I was at mass this morning with my family, and I was suddenly struck by the importance of one of God's great gifts to us: we are able to partake in the perfect sacrifice of Christ in spite of our our profound imperfection. The thought first came to me as we and dozens of other parents of small children were wangling them like cowboys and their cattle, and as a result, we were not able to keep a fixed gaze on the sacrifice at the altar. And yet, despite the distractions, we are still able to receive the body and blood of Christ, because it is not our worthiness but God's that makes this possible, which we say aloud right before going up for communion: "Lord, I am not worthy to receive you, but only say the word, and I shall be healed."
I have long loved listening to others sing at mass. My wife, Katie, has a beautiful voice, and it is a joy to hear her sing hymns at mass. But most of all, I have relished hearing those in the congregation who do not sing very well but who nonetheless belt out a hymn with unrestrained joy. I appreciate those voices because my own singing can be a bit painful to the ears at times. Most of all, though, I appreciate those voices because they are a good model for me that the important thing is not the beauty of the voice that sings but the majesty and love of who the voice praises and thanks. As the great Quaker hymn says: "Since Love is Lord of heaven and earth, how can I keep from singing?" The imperfect voices can sometimes give us the greatest witness to the perfection of God.

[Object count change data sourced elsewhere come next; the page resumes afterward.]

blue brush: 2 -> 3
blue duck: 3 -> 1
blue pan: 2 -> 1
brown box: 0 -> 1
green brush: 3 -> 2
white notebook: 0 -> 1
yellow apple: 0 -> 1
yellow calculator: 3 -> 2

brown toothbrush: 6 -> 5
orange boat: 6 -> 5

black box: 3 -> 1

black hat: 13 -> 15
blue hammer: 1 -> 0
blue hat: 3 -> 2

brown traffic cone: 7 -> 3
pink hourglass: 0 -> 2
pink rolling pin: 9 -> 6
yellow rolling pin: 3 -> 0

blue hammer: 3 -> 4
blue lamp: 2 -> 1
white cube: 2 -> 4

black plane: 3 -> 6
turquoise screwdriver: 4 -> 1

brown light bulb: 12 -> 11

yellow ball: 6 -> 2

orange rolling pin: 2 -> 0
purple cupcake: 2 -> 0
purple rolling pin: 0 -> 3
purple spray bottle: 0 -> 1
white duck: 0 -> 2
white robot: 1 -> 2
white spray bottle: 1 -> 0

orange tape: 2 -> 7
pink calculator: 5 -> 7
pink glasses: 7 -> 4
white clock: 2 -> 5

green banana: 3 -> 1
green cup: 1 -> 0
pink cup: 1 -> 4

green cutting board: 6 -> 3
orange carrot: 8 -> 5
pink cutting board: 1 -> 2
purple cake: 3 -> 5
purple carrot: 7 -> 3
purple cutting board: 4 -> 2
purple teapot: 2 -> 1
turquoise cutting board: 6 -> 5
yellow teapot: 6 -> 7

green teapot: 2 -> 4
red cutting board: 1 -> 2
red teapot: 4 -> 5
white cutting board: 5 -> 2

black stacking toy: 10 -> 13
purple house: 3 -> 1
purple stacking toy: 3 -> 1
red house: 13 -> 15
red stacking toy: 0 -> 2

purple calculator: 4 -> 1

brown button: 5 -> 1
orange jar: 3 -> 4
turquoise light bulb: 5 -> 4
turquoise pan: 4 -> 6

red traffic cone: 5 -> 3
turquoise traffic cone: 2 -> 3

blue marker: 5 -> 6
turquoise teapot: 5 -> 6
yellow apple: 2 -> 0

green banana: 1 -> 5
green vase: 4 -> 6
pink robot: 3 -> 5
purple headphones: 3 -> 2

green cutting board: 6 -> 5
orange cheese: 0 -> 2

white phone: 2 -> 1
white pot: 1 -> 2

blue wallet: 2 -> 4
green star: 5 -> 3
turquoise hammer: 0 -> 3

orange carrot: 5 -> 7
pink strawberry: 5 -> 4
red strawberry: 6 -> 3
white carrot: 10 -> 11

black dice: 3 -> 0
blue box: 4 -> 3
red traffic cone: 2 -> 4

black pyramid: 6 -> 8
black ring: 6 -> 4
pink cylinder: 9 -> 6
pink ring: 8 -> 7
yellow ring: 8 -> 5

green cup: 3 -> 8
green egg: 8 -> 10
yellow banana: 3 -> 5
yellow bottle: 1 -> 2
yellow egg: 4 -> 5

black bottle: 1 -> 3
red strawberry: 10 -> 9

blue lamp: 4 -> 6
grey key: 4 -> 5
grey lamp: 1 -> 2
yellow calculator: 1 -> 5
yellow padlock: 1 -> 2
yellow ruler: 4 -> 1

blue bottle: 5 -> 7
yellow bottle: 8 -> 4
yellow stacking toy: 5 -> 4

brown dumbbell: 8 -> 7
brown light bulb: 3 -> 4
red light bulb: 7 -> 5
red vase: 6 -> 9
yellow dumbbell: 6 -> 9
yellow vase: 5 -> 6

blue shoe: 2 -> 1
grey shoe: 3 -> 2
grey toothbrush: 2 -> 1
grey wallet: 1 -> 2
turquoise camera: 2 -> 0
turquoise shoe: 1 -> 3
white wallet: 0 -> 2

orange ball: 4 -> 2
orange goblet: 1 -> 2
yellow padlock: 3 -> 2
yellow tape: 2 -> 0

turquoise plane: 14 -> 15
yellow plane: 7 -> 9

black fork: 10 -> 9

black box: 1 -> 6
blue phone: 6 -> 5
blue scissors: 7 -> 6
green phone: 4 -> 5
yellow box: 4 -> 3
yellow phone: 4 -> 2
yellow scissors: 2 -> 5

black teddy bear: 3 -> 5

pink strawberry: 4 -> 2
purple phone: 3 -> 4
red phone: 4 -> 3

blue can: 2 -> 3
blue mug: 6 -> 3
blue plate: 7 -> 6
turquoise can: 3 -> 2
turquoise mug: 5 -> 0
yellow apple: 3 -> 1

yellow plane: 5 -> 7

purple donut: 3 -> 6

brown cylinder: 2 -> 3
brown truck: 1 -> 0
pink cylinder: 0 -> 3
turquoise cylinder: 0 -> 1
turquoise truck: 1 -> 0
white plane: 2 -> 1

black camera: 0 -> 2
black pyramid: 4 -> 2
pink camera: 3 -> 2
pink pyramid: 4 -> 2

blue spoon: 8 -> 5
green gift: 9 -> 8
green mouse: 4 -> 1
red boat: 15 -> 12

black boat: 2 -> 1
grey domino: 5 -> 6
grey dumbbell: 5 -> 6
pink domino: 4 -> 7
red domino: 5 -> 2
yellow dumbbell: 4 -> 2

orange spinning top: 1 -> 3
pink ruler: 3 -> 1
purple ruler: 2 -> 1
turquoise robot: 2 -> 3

The priest who stands in the person of Christ ("persona Christi"), fortunately, does not need to be perfect like Christ to transform the bread and wine into Christ's body and blood. Through God's grace and mercy, an imperfect man--even a seriously flawed and sinful man--may consecrate the gifts and bring us Christ. There is a beautiful story about St. Francis being asked by the citizens of a particular town to confront their priest who was living with a woman. St. Francis went to the priest, but rather than scold the priest, St. Francis took the priest's hands in his own, kissed them, and said, "All I need to know is that these hands bring me Jesus." After that, Francis left and the priest reformed his life. There are many lessons to take from this story, but one of them is that the people of the town were still able to partake of the Eucharist before Francis' visit because, despite their priest's immorality, the priest's unworthy hands still brought the people Jesus.
In a similar way, the Church, which we say in the Nicene Creed is the "one holy catholic and apostolic Church" can be holy as an institution created by Jesus but be sinful in its individual members.
So this day let us thank the Lord for not letting our imperfection impede his perfection.